» Work required:
Render every line of the listing below as a JSON array of strings, one string per line, with blank lines omitted.

## begin

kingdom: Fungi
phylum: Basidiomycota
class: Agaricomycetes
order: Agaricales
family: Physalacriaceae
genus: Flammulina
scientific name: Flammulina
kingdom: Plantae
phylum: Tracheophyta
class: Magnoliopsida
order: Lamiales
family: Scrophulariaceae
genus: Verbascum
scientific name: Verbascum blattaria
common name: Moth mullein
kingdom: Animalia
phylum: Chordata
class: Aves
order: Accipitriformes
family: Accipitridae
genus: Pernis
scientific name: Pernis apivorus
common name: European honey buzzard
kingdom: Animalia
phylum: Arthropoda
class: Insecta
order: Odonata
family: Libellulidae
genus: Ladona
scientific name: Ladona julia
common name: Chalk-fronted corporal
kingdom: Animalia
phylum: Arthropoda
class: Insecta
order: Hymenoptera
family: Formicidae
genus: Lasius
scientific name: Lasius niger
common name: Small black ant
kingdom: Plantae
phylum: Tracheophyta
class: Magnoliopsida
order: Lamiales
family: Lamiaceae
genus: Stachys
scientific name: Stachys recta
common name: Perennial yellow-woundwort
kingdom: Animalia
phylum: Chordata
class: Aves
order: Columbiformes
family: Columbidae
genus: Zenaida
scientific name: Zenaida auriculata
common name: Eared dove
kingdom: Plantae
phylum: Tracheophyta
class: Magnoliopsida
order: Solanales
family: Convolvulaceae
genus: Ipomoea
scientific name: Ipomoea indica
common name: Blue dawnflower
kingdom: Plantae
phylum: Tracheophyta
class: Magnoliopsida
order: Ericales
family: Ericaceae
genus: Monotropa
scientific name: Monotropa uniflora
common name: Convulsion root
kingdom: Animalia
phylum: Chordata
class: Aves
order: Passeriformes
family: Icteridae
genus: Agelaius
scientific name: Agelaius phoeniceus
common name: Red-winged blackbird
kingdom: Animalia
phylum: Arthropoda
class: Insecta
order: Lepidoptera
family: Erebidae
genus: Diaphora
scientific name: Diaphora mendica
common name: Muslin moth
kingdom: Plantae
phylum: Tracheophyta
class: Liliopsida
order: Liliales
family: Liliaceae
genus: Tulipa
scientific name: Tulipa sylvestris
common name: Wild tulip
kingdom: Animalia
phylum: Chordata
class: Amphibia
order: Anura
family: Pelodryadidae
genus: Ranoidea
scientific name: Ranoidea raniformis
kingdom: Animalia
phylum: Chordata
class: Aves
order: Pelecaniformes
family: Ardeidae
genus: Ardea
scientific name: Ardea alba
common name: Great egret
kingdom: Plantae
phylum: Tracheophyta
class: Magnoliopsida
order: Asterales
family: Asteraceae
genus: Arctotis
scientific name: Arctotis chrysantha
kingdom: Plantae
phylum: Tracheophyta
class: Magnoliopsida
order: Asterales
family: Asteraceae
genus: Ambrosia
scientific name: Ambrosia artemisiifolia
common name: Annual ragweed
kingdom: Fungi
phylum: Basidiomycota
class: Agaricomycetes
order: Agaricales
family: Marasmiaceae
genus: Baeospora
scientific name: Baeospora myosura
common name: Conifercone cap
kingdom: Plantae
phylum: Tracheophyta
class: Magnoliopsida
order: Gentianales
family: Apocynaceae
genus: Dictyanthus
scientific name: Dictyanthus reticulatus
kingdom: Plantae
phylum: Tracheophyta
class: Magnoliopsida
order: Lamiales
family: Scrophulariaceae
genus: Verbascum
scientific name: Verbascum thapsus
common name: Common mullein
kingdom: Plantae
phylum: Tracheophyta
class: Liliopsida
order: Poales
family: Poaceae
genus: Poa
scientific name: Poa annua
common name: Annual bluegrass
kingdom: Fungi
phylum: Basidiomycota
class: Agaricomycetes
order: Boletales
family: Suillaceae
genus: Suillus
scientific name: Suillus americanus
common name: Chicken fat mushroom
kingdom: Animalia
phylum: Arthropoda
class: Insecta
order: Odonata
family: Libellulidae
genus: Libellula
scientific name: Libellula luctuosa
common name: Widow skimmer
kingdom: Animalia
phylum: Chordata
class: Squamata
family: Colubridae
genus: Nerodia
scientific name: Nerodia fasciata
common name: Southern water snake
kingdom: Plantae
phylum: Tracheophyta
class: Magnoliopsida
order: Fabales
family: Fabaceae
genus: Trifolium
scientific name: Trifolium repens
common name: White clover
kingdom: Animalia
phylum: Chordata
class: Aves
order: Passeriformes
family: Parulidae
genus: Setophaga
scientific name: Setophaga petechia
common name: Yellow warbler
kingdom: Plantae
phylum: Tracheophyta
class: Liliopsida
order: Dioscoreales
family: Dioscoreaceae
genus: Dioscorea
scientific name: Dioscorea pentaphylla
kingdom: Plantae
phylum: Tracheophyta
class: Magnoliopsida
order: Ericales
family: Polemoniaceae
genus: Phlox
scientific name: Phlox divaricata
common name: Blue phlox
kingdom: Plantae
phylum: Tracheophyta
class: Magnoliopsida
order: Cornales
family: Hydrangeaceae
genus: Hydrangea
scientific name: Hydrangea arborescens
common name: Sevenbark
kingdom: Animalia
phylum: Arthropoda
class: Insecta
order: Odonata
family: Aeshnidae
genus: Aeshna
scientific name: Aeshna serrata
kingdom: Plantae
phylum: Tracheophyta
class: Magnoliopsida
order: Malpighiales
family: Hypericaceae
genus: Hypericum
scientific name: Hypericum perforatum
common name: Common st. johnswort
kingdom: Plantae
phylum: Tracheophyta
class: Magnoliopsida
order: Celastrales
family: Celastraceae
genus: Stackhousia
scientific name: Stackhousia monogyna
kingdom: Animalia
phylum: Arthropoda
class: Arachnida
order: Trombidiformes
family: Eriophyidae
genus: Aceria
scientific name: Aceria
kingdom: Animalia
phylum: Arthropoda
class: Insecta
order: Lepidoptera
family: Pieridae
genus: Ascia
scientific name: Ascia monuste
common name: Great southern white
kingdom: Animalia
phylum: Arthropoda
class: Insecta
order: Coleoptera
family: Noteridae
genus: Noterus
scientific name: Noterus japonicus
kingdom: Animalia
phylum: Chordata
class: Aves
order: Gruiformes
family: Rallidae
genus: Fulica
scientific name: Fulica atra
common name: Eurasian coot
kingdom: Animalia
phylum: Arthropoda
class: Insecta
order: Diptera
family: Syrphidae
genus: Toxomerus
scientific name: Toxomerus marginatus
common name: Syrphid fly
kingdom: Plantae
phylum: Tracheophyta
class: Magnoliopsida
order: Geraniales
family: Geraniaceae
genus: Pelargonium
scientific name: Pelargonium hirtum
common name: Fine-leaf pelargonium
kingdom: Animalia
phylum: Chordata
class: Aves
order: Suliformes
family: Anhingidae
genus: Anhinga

## end

» Solution:
[
  "kingdom: Fungi",
  "phylum: Basidiomycota",
  "class: Agaricomycetes",
  "order: Agaricales",
  "family: Physalacriaceae",
  "genus: Flammulina",
  "scientific name: Flammulina",
  "kingdom: Plantae",
  "phylum: Tracheophyta",
  "class: Magnoliopsida",
  "order: Lamiales",
  "family: Scrophulariaceae",
  "genus: Verbascum",
  "scientific name: Verbascum blattaria",
  "common name: Moth mullein",
  "kingdom: Animalia",
  "phylum: Chordata",
  "class: Aves",
  "order: Accipitriformes",
  "family: Accipitridae",
  "genus: Pernis",
  "scientific name: Pernis apivorus",
  "common name: European honey buzzard",
  "kingdom: Animalia",
  "phylum: Arthropoda",
  "class: Insecta",
  "order: Odonata",
  "family: Libellulidae",
  "genus: Ladona",
  "scientific name: Ladona julia",
  "common name: Chalk-fronted corporal",
  "kingdom: Animalia",
  "phylum: Arthropoda",
  "class: Insecta",
  "order: Hymenoptera",
  "family: Formicidae",
  "genus: Lasius",
  "scientific name: Lasius niger",
  "common name: Small black ant",
  "kingdom: Plantae",
  "phylum: Tracheophyta",
  "class: Magnoliopsida",
  "order: Lamiales",
  "family: Lamiaceae",
  "genus: Stachys",
  "scientific name: Stachys recta",
  "common name: Perennial yellow-woundwort",
  "kingdom: Animalia",
  "phylum: Chordata",
  "class: Aves",
  "order: Columbiformes",
  "family: Columbidae",
  "genus: Zenaida",
  "scientific name: Zenaida auriculata",
  "common name: Eared dove",
  "kingdom: Plantae",
  "phylum: Tracheophyta",
  "class: Magnoliopsida",
  "order: Solanales",
  "family: Convolvulaceae",
  "genus: Ipomoea",
  "scientific name: Ipomoea indica",
  "common name: Blue dawnflower",
  "kingdom: Plantae",
  "phylum: Tracheophyta",
  "class: Magnoliopsida",
  "order: Ericales",
  "family: Ericaceae",
  "genus: Monotropa",
  "scientific name: Monotropa uniflora",
  "common name: Convulsion root",
  "kingdom: Animalia",
  "phylum: Chordata",
  "class: Aves",
  "order: Passeriformes",
  "family: Icteridae",
  "genus: Agelaius",
  "scientific name: Agelaius phoeniceus",
  "common name: Red-winged blackbird",
  "kingdom: Animalia",
  "phylum: Arthropoda",
  "class: Insecta",
  "order: Lepidoptera",
  "family: Erebidae",
  "genus: Diaphora",
  "scientific name: Diaphora mendica",
  "common name: Muslin moth",
  "kingdom: Plantae",
  "phylum: Tracheophyta",
  "class: Liliopsida",
  "order: Liliales",
  "family: Liliaceae",
  "genus: Tulipa",
  "scientific name: Tulipa sylvestris",
  "common name: Wild tulip",
  "kingdom: Animalia",
  "phylum: Chordata",
  "class: Amphibia",
  "order: Anura",
  "family: Pelodryadidae",
  "genus: Ranoidea",
  "scientific name: Ranoidea raniformis",
  "kingdom: Animalia",
  "phylum: Chordata",
  "class: Aves",
  "order: Pelecaniformes",
  "family: Ardeidae",
  "genus: Ardea",
  "scientific name: Ardea alba",
  "common name: Great egret",
  "kingdom: Plantae",
  "phylum: Tracheophyta",
  "class: Magnoliopsida",
  "order: Asterales",
  "family: Asteraceae",
  "genus: Arctotis",
  "scientific name: Arctotis chrysantha",
  "kingdom: Plantae",
  "phylum: Tracheophyta",
  "class: Magnoliopsida",
  "order: Asterales",
  "family: Asteraceae",
  "genus: Ambrosia",
  "scientific name: Ambrosia artemisiifolia",
  "common name: Annual ragweed",
  "kingdom: Fungi",
  "phylum: Basidiomycota",
  "class: Agaricomycetes",
  "order: Agaricales",
  "family: Marasmiaceae",
  "genus: Baeospora",
  "scientific name: Baeospora myosura",
  "common name: Conifercone cap",
  "kingdom: Plantae",
  "phylum: Tracheophyta",
  "class: Magnoliopsida",
  "order: Gentianales",
  "family: Apocynaceae",
  "genus: Dictyanthus",
  "scientific name: Dictyanthus reticulatus",
  "kingdom: Plantae",
  "phylum: Tracheophyta",
  "class: Magnoliopsida",
  "order: Lamiales",
  "family: Scrophulariaceae",
  "genus: Verbascum",
  "scientific name: Verbascum thapsus",
  "common name: Common mullein",
  "kingdom: Plantae",
  "phylum: Tracheophyta",
  "class: Liliopsida",
  "order: Poales",
  "family: Poaceae",
  "genus: Poa",
  "scientific name: Poa annua",
  "common name: Annual bluegrass",
  "kingdom: Fungi",
  "phylum: Basidiomycota",
  "class: Agaricomycetes",
  "order: Boletales",
  "family: Suillaceae",
  "genus: Suillus",
  "scientific name: Suillus americanus",
  "common name: Chicken fat mushroom",
  "kingdom: Animalia",
  "phylum: Arthropoda",
  "class: Insecta",
  "order: Odonata",
  "family: Libellulidae",
  "genus: Libellula",
  "scientific name: Libellula luctuosa",
  "common name: Widow skimmer",
  "kingdom: Animalia",
  "phylum: Chordata",
  "class: Squamata",
  "family: Colubridae",
  "genus: Nerodia",
  "scientific name: Nerodia fasciata",
  "common name: Southern water snake",
  "kingdom: Plantae",
  "phylum: Tracheophyta",
  "class: Magnoliopsida",
  "order: Fabales",
  "family: Fabaceae",
  "genus: Trifolium",
  "scientific name: Trifolium repens",
  "common name: White clover",
  "kingdom: Animalia",
  "phylum: Chordata",
  "class: Aves",
  "order: Passeriformes",
  "family: Parulidae",
  "genus: Setophaga",
  "scientific name: Setophaga petechia",
  "common name: Yellow warbler",
  "kingdom: Plantae",
  "phylum: Tracheophyta",
  "class: Liliopsida",
  "order: Dioscoreales",
  "family: Dioscoreaceae",
  "genus: Dioscorea",
  "scientific name: Dioscorea pentaphylla",
  "kingdom: Plantae",
  "phylum: Tracheophyta",
  "class: Magnoliopsida",
  "order: Ericales",
  "family: Polemoniaceae",
  "genus: Phlox",
  "scientific name: Phlox divaricata",
  "common name: Blue phlox",
  "kingdom: Plantae",
  "phylum: Tracheophyta",
  "class: Magnoliopsida",
  "order: Cornales",
  "family: Hydrangeaceae",
  "genus: Hydrangea",
  "scientific name: Hydrangea arborescens",
  "common name: Sevenbark",
  "kingdom: Animalia",
  "phylum: Arthropoda",
  "class: Insecta",
  "order: Odonata",
  "family: Aeshnidae",
  "genus: Aeshna",
  "scientific name: Aeshna serrata",
  "kingdom: Plantae",
  "phylum: Tracheophyta",
  "class: Magnoliopsida",
  "order: Malpighiales",
  "family: Hypericaceae",
  "genus: Hypericum",
  "scientific name: Hypericum perforatum",
  "common name: Common st. johnswort",
  "kingdom: Plantae",
  "phylum: Tracheophyta",
  "class: Magnoliopsida",
  "order: Celastrales",
  "family: Celastraceae",
  "genus: Stackhousia",
  "scientific name: Stackhousia monogyna",
  "kingdom: Animalia",
  "phylum: Arthropoda",
  "class: Arachnida",
  "order: Trombidiformes",
  "family: Eriophyidae",
  "genus: Aceria",
  "scientific name: Aceria",
  "kingdom: Animalia",
  "phylum: Arthropoda",
  "class: Insecta",
  "order: Lepidoptera",
  "family: Pieridae",
  "genus: Ascia",
  "scientific name: Ascia monuste",
  "common name: Great southern white",
  "kingdom: Animalia",
  "phylum: Arthropoda",
  "class: Insecta",
  "order: Coleoptera",
  "family: Noteridae",
  "genus: Noterus",
  "scientific name: Noterus japonicus",
  "kingdom: Animalia",
  "phylum: Chordata",
  "class: Aves",
  "order: Gruiformes",
  "family: Rallidae",
  "genus: Fulica",
  "scientific name: Fulica atra",
  "common name: Eurasian coot",
  "kingdom: Animalia",
  "phylum: Arthropoda",
  "class: Insecta",
  "order: Diptera",
  "family: Syrphidae",
  "genus: Toxomerus",
  "scientific name: Toxomerus marginatus",
  "common name: Syrphid fly",
  "kingdom: Plantae",
  "phylum: Tracheophyta",
  "class: Magnoliopsida",
  "order: Geraniales",
  "family: Geraniaceae",
  "genus: Pelargonium",
  "scientific name: Pelargonium hirtum",
  "common name: Fine-leaf pelargonium",
  "kingdom: Animalia",
  "phylum: Chordata",
  "class: Aves",
  "order: Suliformes",
  "family: Anhingidae",
  "genus: Anhinga"
]